New version (4) of the patch:

 - move the opaque pointer (now called "void *ctx", "context") as the first parameter instead of the last parameter, as done in zlib, lzma and Oracle's OCI APIs; ctx is also the first parameter of Py*_GetFunctions() and Py*_SetFunctions() instead of the last
 - rename public functions:

   * Py_GetAllocators() -> PyMem_GetAllocators(), PyObject_GetAllocators()
   * Py_SetAllocators() -> PyMem_SetAllocators(), PyObject_SetAllocators()
   * Py_GetBlockAllocators() -> PyObject_GetArenaAllocators()
   * Py_SetBlockAllocators() -> PyObject_SetArenaAllocators()

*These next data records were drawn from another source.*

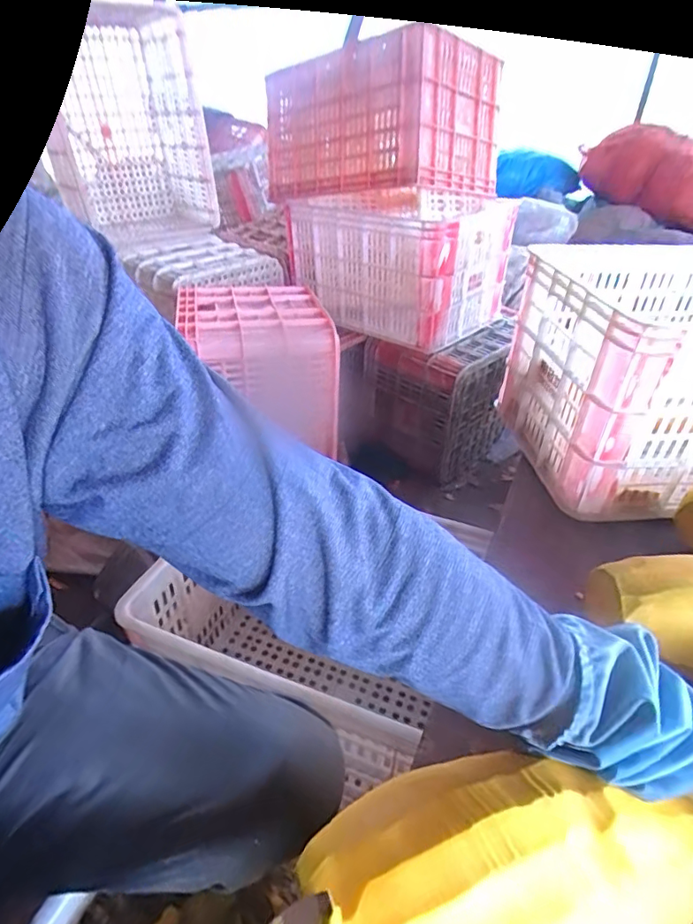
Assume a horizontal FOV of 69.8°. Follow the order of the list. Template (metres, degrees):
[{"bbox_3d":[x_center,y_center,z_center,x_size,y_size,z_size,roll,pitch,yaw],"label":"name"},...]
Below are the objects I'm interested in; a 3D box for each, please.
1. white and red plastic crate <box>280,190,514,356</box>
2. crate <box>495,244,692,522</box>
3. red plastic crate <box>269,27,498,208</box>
[{"bbox_3d":[0.127,-0.513,1.287,0.486,0.292,0.318,26,42,31],"label":"white and red plastic crate"},{"bbox_3d":[0.545,-0.144,0.764,0.514,0.282,0.371,-2,35,-4],"label":"crate"},{"bbox_3d":[0.084,-0.783,1.167,0.483,0.267,0.301,23,40,33],"label":"red plastic crate"}]

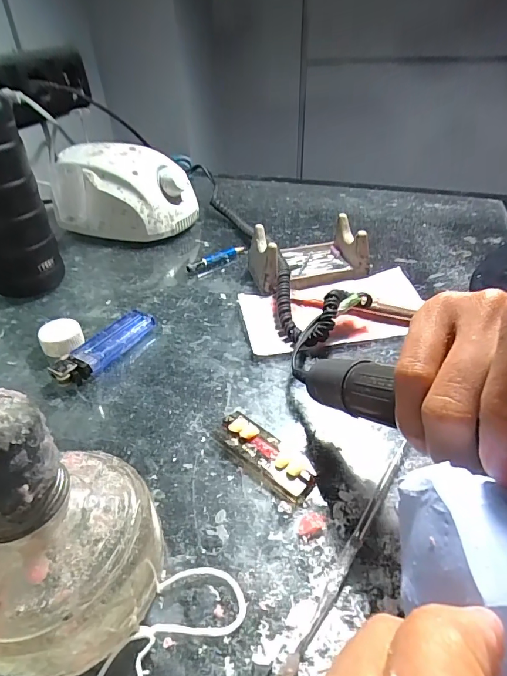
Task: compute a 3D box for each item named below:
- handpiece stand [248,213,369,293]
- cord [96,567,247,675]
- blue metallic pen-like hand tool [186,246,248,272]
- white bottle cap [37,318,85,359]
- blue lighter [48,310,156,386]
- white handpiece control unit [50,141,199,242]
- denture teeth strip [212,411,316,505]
[{"bbox_3d":[0.047,-0.077,0.368,0.096,0.044,0.064,-9,39,-10],"label":"handpiece stand"},{"bbox_3d":[-0.051,0.128,0.133,0.033,0.015,0.126,24,45,29],"label":"cord"},{"bbox_3d":[-0.035,-0.079,0.401,0.069,0.010,0.008,-26,44,-28],"label":"blue metallic pen-like hand tool"},{"bbox_3d":[-0.140,0.000,0.298,0.028,0.019,0.028,-1,38,1],"label":"white bottle cap"},{"bbox_3d":[-0.104,0.007,0.292,0.024,0.013,0.082,19,42,24],"label":"blue lighter"},{"bbox_3d":[-0.137,-0.152,0.442,0.143,0.086,0.076,-1,38,1],"label":"white handpiece control unit"},{"bbox_3d":[0.005,0.062,0.220,0.023,0.009,0.061,-32,47,-33],"label":"denture teeth strip"}]

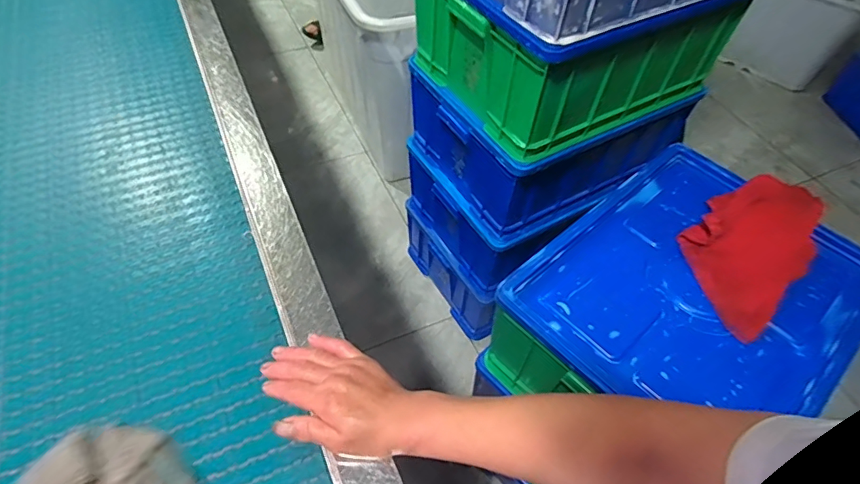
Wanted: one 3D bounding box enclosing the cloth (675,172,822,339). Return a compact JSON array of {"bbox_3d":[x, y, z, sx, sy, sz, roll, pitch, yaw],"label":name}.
[{"bbox_3d":[0.521,0.001,0.826,0.174,0.059,0.310,38,59,23],"label":"cloth"}]

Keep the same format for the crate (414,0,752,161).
[{"bbox_3d":[0.280,-0.432,1.040,0.512,0.218,0.385,-25,57,-21],"label":"crate"}]

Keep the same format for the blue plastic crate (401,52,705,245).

 - move declaration of PyObject_*() functions from pymem.h to objimpl.h
 - split _PyMem big structure into smaller structures: _PyMem, _PyObject, _PyObject_Arena
 - move "if (size == 0) size = 1;" from PyMem_Malloc() to _PyMem_Malloc(), so the custom allocator can decide how to implement PyMem_Malloc(0) (maybe something more efficient)

Does the new API look better? py_setallocators-4.patch is ready for a final review. If nobody complains, I'm going to commit it.